(Collected data)
····················
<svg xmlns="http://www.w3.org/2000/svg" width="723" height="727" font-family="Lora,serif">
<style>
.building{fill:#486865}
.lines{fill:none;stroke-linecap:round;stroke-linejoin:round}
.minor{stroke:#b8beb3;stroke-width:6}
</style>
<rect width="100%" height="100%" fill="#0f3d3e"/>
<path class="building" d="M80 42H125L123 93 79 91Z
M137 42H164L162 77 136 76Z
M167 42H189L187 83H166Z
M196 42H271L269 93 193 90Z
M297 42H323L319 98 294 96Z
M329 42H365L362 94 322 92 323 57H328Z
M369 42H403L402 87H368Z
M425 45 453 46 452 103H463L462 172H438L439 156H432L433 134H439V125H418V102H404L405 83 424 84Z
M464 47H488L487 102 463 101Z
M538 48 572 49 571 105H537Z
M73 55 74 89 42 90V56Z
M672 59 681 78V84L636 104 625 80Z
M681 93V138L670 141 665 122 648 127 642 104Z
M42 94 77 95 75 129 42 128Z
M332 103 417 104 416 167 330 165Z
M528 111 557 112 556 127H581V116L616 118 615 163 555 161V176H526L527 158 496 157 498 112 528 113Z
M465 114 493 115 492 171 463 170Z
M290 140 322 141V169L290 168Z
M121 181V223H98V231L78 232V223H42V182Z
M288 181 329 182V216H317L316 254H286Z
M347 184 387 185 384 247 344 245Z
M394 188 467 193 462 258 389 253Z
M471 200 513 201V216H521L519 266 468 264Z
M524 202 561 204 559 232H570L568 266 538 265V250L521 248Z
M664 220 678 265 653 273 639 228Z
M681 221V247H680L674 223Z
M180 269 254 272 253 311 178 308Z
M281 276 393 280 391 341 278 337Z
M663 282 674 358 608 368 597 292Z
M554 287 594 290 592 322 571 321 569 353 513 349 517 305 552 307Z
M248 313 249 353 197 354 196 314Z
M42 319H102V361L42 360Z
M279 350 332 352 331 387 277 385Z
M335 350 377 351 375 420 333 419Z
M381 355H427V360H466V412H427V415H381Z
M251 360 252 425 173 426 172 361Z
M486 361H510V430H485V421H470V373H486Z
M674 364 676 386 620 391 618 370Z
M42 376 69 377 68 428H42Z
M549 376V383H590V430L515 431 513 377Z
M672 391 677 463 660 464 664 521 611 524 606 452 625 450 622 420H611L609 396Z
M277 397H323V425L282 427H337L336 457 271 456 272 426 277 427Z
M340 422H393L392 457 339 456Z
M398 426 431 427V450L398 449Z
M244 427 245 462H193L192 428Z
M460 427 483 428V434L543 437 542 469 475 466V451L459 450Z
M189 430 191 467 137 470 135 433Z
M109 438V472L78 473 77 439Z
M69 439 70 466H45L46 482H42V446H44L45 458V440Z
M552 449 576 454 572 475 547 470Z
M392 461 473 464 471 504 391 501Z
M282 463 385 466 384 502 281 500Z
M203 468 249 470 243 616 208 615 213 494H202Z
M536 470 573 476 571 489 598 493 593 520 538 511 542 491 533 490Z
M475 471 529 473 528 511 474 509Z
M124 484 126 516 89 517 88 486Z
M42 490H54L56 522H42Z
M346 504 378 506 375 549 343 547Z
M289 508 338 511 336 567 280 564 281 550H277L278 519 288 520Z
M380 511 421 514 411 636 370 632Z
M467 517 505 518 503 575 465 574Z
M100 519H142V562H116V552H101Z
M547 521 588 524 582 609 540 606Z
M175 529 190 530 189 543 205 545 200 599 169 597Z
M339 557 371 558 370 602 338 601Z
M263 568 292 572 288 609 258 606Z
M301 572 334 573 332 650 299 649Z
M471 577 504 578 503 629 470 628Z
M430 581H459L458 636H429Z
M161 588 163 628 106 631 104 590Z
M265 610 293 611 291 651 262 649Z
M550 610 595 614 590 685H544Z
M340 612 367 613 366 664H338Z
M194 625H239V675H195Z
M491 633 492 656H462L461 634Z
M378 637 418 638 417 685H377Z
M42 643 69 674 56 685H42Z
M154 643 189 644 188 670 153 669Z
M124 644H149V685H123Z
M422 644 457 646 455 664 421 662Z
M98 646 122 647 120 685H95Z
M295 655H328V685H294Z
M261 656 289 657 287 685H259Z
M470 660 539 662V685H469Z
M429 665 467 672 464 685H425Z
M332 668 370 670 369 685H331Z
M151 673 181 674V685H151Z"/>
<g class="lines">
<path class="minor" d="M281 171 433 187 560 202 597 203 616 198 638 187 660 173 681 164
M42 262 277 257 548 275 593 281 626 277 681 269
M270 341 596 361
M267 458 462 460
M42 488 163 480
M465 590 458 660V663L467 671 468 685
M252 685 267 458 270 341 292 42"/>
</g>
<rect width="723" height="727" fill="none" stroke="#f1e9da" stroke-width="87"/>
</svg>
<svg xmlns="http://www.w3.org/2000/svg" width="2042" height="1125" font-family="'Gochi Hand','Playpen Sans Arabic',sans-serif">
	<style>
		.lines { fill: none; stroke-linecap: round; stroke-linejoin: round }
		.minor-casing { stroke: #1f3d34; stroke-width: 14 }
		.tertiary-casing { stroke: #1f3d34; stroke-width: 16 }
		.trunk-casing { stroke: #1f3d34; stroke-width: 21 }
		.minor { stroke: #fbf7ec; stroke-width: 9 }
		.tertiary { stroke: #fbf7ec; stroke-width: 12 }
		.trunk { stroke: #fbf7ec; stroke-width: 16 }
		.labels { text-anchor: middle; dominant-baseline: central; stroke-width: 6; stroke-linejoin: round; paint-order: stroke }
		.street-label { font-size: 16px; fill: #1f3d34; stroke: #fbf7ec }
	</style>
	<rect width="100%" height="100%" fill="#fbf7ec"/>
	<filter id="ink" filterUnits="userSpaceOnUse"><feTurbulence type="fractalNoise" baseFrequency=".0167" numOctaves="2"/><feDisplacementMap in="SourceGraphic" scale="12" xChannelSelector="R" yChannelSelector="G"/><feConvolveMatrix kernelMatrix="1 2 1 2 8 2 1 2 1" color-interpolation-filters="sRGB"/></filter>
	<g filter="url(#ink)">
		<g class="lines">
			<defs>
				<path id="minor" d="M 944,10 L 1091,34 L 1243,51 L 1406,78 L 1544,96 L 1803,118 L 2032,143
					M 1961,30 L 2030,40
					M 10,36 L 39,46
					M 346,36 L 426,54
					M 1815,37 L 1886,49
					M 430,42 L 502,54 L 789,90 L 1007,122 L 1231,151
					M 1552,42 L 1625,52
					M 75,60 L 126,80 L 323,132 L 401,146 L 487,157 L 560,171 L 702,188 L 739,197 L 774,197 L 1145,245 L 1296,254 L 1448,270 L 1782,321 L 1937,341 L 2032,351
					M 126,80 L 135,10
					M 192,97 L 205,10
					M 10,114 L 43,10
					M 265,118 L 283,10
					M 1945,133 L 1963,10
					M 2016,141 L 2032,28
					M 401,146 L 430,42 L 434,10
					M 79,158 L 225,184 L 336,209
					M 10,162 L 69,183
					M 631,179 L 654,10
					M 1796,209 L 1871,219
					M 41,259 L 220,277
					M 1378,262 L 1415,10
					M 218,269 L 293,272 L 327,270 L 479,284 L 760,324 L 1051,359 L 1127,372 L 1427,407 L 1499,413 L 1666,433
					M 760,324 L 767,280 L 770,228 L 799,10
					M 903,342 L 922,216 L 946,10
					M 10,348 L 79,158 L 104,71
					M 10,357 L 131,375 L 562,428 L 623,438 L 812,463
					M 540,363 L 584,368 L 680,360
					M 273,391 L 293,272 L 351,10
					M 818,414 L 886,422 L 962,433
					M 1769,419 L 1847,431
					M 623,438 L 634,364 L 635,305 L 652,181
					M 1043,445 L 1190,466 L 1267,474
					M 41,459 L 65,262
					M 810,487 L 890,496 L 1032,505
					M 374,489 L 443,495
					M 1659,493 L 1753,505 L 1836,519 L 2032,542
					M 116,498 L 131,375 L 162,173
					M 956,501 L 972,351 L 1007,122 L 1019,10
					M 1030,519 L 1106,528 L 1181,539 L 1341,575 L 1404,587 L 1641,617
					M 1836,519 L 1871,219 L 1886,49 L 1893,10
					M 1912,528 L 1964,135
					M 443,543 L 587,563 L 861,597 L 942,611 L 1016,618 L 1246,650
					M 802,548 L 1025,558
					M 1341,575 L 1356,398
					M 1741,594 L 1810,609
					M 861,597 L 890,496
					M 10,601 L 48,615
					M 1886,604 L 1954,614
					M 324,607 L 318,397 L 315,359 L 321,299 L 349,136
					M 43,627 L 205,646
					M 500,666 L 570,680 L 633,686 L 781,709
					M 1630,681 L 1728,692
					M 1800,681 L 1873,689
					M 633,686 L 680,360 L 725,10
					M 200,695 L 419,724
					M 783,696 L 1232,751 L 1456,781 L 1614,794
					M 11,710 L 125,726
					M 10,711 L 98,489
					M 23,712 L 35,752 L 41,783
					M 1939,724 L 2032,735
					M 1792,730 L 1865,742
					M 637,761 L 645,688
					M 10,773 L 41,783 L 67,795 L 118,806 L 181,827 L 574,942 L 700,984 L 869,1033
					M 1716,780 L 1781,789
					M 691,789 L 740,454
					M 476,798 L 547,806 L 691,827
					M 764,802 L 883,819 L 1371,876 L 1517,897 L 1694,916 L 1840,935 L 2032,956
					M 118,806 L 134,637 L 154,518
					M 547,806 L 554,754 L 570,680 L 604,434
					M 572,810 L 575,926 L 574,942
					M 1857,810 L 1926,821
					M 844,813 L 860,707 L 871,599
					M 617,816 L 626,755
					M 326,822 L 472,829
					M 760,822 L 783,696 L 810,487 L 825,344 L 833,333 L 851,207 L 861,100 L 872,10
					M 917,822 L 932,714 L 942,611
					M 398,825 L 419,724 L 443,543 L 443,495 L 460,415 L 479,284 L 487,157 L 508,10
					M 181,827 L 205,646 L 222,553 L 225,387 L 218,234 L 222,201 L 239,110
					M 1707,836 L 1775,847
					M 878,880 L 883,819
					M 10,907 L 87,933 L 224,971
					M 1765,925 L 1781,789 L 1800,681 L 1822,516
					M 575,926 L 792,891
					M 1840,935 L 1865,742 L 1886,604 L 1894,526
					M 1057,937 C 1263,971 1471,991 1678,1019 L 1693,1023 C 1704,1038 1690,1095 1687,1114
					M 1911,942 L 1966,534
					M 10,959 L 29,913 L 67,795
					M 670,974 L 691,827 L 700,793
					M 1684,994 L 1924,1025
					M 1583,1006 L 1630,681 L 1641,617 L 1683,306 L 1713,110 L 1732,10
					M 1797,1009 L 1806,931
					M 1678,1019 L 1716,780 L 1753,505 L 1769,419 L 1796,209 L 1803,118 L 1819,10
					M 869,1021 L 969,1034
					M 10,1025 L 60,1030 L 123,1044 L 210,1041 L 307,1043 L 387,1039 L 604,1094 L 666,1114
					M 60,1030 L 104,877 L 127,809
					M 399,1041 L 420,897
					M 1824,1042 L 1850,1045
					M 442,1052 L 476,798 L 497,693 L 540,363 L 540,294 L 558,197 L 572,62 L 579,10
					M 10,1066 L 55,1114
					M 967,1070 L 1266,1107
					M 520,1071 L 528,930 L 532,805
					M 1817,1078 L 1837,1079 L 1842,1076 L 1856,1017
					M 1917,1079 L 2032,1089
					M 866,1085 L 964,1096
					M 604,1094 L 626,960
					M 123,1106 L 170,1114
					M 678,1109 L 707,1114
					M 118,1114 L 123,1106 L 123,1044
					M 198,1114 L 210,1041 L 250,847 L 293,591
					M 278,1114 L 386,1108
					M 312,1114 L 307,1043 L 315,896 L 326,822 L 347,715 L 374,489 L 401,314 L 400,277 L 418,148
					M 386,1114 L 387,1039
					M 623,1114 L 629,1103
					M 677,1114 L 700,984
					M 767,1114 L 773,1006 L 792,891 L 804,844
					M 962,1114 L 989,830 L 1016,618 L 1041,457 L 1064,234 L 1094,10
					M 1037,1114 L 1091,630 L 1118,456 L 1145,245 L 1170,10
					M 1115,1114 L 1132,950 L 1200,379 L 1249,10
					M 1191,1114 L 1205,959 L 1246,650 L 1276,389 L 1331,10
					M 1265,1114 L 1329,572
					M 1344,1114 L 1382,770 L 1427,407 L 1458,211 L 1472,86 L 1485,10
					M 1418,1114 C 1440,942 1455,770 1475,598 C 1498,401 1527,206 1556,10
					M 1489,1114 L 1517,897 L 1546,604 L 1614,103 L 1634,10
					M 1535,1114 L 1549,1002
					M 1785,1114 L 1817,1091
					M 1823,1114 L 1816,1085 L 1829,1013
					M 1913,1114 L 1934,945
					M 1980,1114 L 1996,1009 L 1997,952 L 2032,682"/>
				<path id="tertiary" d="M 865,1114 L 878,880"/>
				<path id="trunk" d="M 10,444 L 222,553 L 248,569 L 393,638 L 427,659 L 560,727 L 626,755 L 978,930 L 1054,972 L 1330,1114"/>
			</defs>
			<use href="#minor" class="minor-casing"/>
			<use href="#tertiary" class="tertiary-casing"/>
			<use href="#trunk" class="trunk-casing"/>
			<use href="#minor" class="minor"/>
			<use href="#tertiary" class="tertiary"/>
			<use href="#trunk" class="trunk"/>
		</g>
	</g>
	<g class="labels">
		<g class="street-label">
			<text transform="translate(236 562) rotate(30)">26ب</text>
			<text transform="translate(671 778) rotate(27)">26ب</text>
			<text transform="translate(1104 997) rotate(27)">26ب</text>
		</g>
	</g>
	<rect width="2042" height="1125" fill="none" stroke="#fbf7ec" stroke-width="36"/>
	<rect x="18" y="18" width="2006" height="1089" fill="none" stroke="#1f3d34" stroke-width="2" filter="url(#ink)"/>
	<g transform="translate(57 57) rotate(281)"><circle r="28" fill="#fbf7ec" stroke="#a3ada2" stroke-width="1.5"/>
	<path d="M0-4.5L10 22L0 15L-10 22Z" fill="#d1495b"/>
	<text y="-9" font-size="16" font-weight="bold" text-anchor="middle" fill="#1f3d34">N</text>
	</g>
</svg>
····················
PROBLEM → Write down exactly the span of lines above from the one containing "M 1836,519 L" to the one containing "M 1797,1009 L 1806,931", both ends included.

RESULT FOR THIS EXERCISE →
					M 1836,519 L 1871,219 L 1886,49 L 1893,10
					M 1912,528 L 1964,135
					M 443,543 L 587,563 L 861,597 L 942,611 L 1016,618 L 1246,650
					M 802,548 L 1025,558
					M 1341,575 L 1356,398
					M 1741,594 L 1810,609
					M 861,597 L 890,496
					M 10,601 L 48,615
					M 1886,604 L 1954,614
					M 324,607 L 318,397 L 315,359 L 321,299 L 349,136
					M 43,627 L 205,646
					M 500,666 L 570,680 L 633,686 L 781,709
					M 1630,681 L 1728,692
					M 1800,681 L 1873,689
					M 633,686 L 680,360 L 725,10
					M 200,695 L 419,724
					M 783,696 L 1232,751 L 1456,781 L 1614,794
					M 11,710 L 125,726
					M 10,711 L 98,489
					M 23,712 L 35,752 L 41,783
					M 1939,724 L 2032,735
					M 1792,730 L 1865,742
					M 637,761 L 645,688
					M 10,773 L 41,783 L 67,795 L 118,806 L 181,827 L 574,942 L 700,984 L 869,1033
					M 1716,780 L 1781,789
					M 691,789 L 740,454
					M 476,798 L 547,806 L 691,827
					M 764,802 L 883,819 L 1371,876 L 1517,897 L 1694,916 L 1840,935 L 2032,956
					M 118,806 L 134,637 L 154,518
					M 547,806 L 554,754 L 570,680 L 604,434
					M 572,810 L 575,926 L 574,942
					M 1857,810 L 1926,821
					M 844,813 L 860,707 L 871,599
					M 617,816 L 626,755
					M 326,822 L 472,829
					M 760,822 L 783,696 L 810,487 L 825,344 L 833,333 L 851,207 L 861,100 L 872,10
					M 917,822 L 932,714 L 942,611
					M 398,825 L 419,724 L 443,543 L 443,495 L 460,415 L 479,284 L 487,157 L 508,10
					M 181,827 L 205,646 L 222,553 L 225,387 L 218,234 L 222,201 L 239,110
					M 1707,836 L 1775,847
					M 878,880 L 883,819
					M 10,907 L 87,933 L 224,971
					M 1765,925 L 1781,789 L 1800,681 L 1822,516
					M 575,926 L 792,891
					M 1840,935 L 1865,742 L 1886,604 L 1894,526
					M 1057,937 C 1263,971 1471,991 1678,1019 L 1693,1023 C 1704,1038 1690,1095 1687,1114
					M 1911,942 L 1966,534
					M 10,959 L 29,913 L 67,795
					M 670,974 L 691,827 L 700,793
					M 1684,994 L 1924,1025
					M 1583,1006 L 1630,681 L 1641,617 L 1683,306 L 1713,110 L 1732,10
					M 1797,1009 L 1806,931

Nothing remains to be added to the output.